MatrixMultiply The MatrixMultiply layer implements matrix multiplication for a collection of matrices. The Matrix Multiplication layer is used to execute the first step of the functionality provided by a FullyConnected layer.
RNNv2
The RNNv2 layer implements recurrent layers such as Recurrent Neural Network (RNN), Gated Recurrent Units (GRU), and Long Short-Term Memory (LSTM). Supported types are RNN, GRU, and LSTM. It performs a recurrent operation, where the operation is defined by one of several well-known recurrent neural network (RNN) "cells". This is the first layer in the network is an RNN layer. This is added and configured in the addRNNv2Layer()
function. Weights are set for each gate and layer individually. The input format for RNNv2 is BSE (Batch, Sequence, Embedding).
TopK The TopK layer is used to identify the character that has the maximum probability of appearing next. The TopK layer finds the top K maximum (or minimum) elements along a dimension, returning a reduced tensor and a tensor of index positions.
- Download the sample data from TensorRT release tarball, if not already mounted under
/usr/src/tensorrt/data
(NVIDIA NGC containers) and set it to$TRT_DATADIR
.export TRT_DATADIR=/usr/src/tensorrt/data
(Optional) If you want to train your own model and not use the pre-trained model included in this sample, you’ll need to convert the TensorFlow weights into a format that TensorRT can use.
-
Locate TensorFlow weights dumping script:
$TRT_OSSPATH/samples/common/dumpTFWts.py
This script has been provided to extract the weights from the model checkpoint files that are created during training.
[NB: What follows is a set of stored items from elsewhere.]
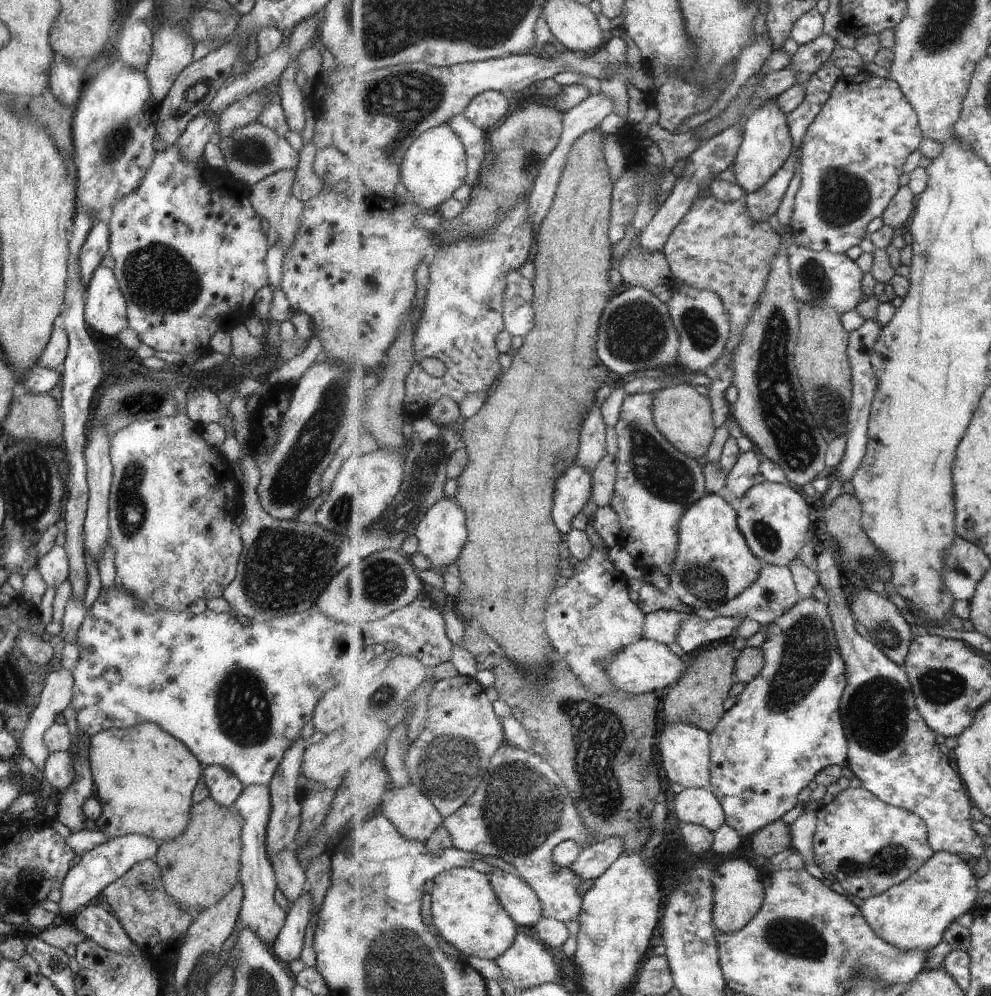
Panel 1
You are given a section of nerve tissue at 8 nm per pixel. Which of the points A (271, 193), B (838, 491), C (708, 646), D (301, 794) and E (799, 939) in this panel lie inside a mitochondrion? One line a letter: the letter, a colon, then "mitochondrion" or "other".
A: mitochondrion
B: other
C: other
D: other
E: mitochondrion

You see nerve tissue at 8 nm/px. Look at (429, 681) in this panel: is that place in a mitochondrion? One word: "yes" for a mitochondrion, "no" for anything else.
no

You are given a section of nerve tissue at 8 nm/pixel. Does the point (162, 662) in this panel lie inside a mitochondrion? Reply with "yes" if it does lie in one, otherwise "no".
no

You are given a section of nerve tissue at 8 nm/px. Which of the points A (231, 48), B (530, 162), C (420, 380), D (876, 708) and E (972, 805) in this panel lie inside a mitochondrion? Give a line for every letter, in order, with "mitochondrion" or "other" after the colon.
A: other
B: mitochondrion
C: other
D: mitochondrion
E: other

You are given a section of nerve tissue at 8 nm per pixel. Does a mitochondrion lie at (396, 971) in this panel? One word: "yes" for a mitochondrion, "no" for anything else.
yes

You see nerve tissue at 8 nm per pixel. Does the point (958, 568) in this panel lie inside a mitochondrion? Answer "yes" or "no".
yes

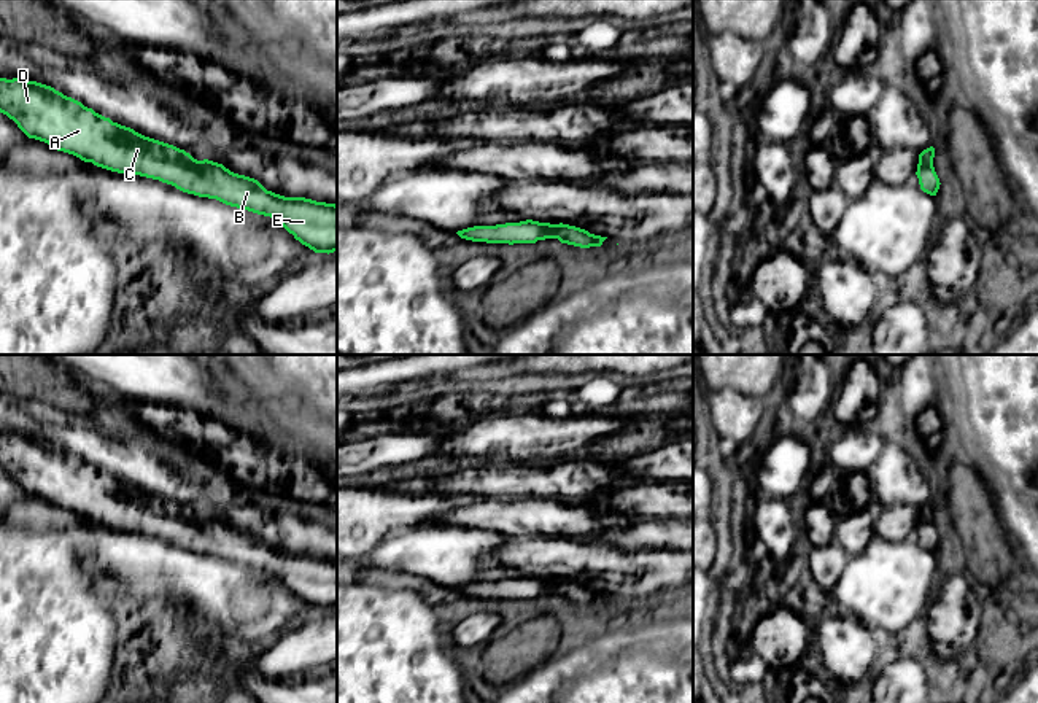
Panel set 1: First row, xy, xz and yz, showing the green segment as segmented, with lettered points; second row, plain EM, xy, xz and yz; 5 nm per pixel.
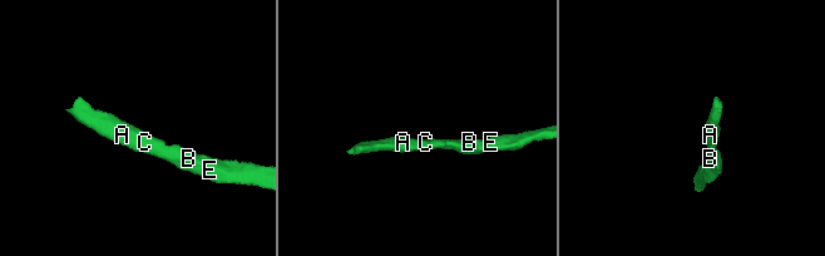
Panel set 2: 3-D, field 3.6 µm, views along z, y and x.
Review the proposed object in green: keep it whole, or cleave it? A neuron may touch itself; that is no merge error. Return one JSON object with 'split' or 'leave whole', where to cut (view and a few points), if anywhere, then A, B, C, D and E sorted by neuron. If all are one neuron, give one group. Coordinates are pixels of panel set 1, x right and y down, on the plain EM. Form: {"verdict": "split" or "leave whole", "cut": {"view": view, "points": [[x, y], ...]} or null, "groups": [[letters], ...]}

Use
dumpTFWts.py -h
for directions on the usage of the script. -
Convert the TensorFlow weights using the following command:
dumpTFWts.py -m /path/to/checkpoint -o /path/to/output
-
Compile the sample by following build instructions in TensorRT README.
-
Run the sample to generate characters based on the trained model:
./sample_char_rnn --datadir=<path/to/data>
For example:
./sample_char_rnn --datadir $TRT_DATADIR/char-rnn
-
Verify that the sample ran successfully. If the sample runs successfully you should see output similar to the following:
&&&& RUNNING TensorRT.sample_char_rnn # ./sample_char_rnn [I] [TRT] Detected 4 input and 3 output network tensors. [I] RNN Warmup: JACK [I] Expect: INGHAM: What shall I [I] Received: INGHAM: What shall I &&&& PASSED TensorRT.sample_char_rnn # ./sample_char_rnn
This output shows that the sample ran successfully;
PASSED
.
To see the full list of available options and their descriptions, use the -h
or --help
command line option.
The following resources provide a deeper understanding about RNN networks:
RNN networks
Videos
Documentation
For terms and conditions for use, reproduction, and distribution, see the TensorRT Software License Agreement documentation.
February 2019
This is the first release of this README.md
file.
There are no known issues in this sample.